Input:
----------

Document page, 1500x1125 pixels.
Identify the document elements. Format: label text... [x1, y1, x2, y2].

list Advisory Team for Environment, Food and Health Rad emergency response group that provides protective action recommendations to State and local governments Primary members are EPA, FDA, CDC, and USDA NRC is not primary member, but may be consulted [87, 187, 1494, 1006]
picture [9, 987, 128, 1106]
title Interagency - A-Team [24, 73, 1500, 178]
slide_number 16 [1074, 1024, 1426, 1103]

----------

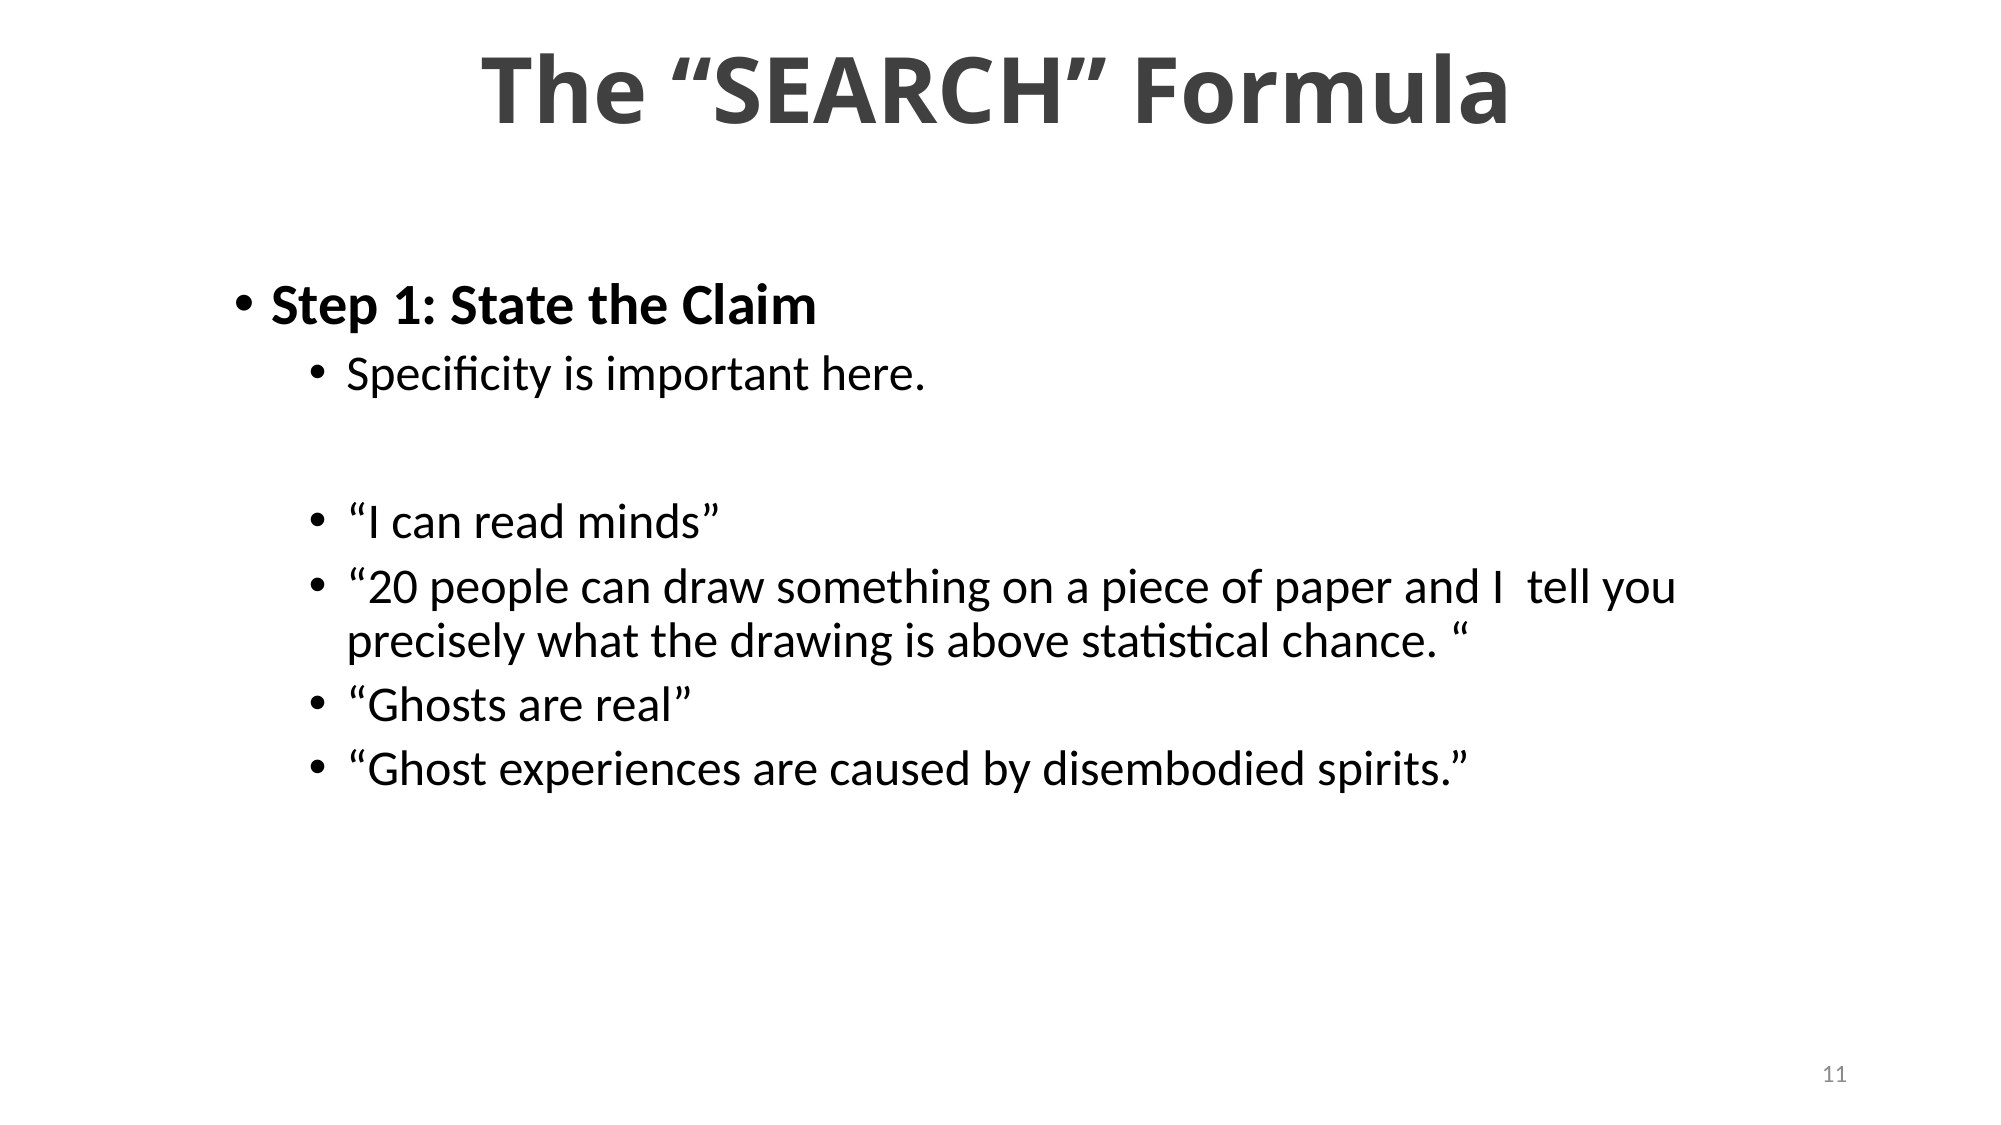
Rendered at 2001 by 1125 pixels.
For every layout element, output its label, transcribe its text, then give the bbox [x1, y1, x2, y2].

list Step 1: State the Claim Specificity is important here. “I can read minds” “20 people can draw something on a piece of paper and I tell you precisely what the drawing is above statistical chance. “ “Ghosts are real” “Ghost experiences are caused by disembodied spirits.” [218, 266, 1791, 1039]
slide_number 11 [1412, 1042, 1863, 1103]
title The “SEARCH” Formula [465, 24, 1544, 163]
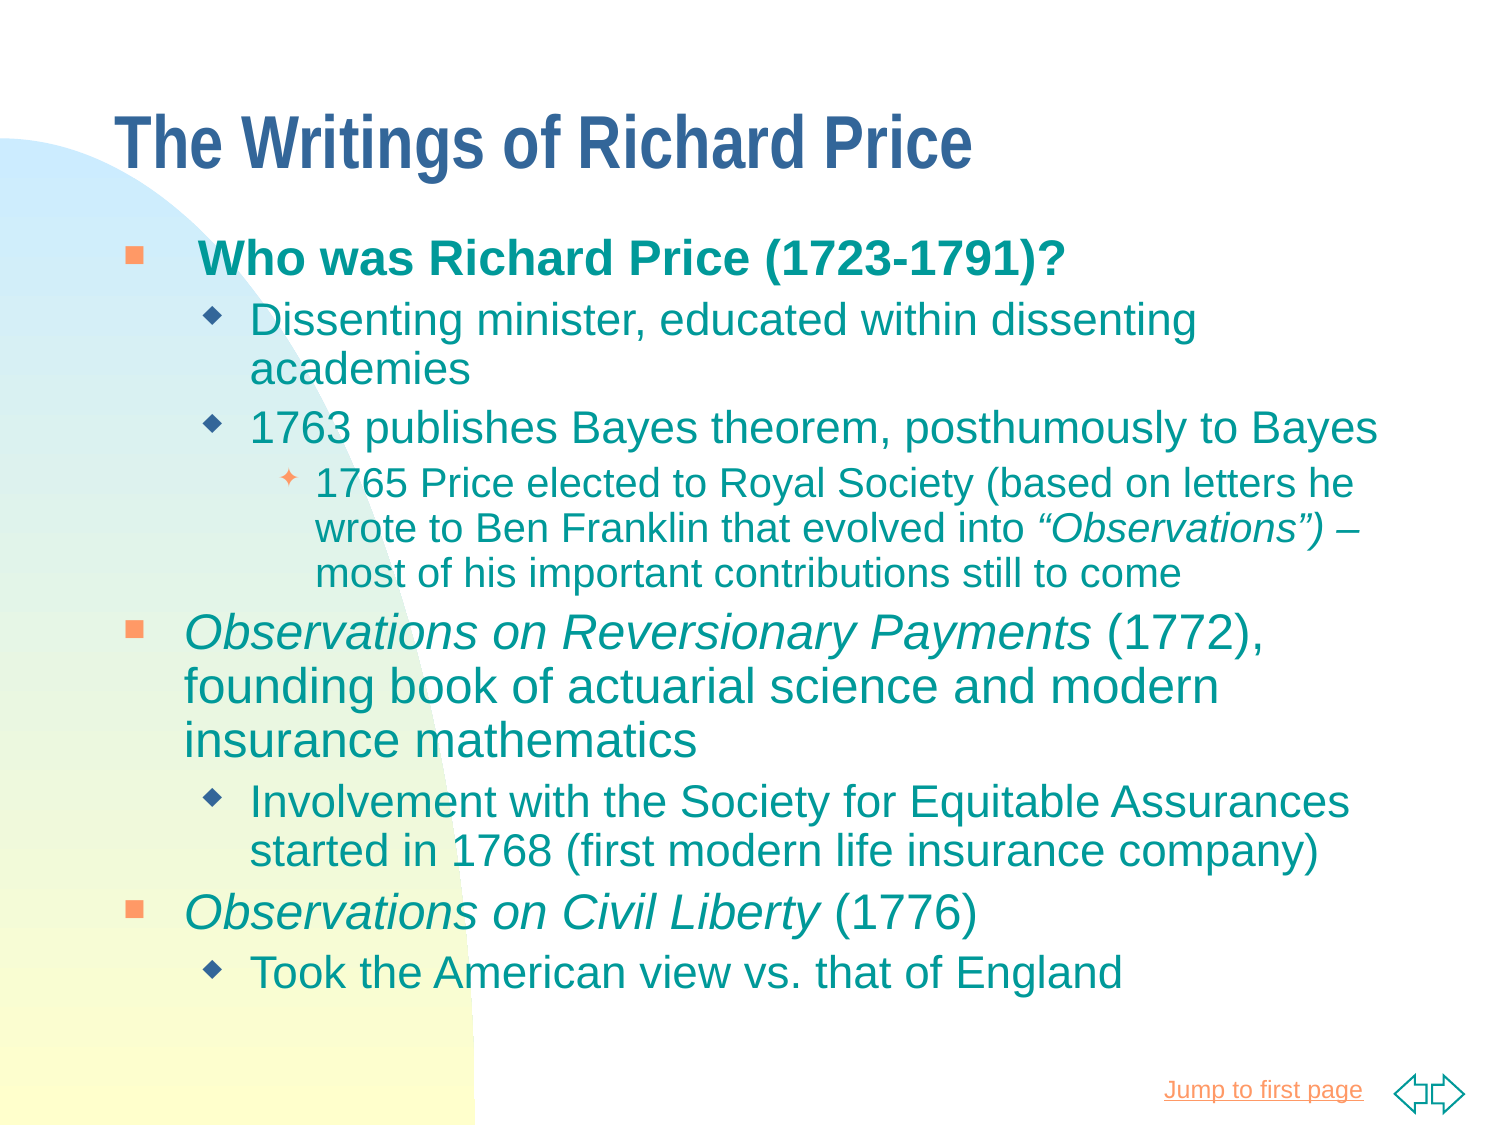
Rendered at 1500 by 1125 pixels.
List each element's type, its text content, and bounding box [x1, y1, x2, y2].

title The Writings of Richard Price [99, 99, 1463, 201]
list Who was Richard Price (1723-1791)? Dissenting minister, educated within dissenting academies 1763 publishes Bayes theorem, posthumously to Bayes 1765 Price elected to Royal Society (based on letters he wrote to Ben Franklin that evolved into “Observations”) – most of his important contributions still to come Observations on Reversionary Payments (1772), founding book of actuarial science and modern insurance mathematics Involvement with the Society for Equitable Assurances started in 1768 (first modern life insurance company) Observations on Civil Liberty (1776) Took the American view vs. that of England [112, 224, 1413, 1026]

----------

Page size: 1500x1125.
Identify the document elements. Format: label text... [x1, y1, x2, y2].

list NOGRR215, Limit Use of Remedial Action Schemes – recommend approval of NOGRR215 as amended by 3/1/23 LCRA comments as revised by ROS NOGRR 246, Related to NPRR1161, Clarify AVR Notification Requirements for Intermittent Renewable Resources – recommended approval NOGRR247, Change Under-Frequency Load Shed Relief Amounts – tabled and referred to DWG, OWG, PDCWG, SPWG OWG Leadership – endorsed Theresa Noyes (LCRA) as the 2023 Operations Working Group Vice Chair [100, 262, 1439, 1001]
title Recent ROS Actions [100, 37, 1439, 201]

----------

What you will do:
Find the lines above that hold "Rendered", then copy each of them.

Answer section:
Rendered at 2001 by 1125 pixels.
Rendered at 1500 by 1125 pixels.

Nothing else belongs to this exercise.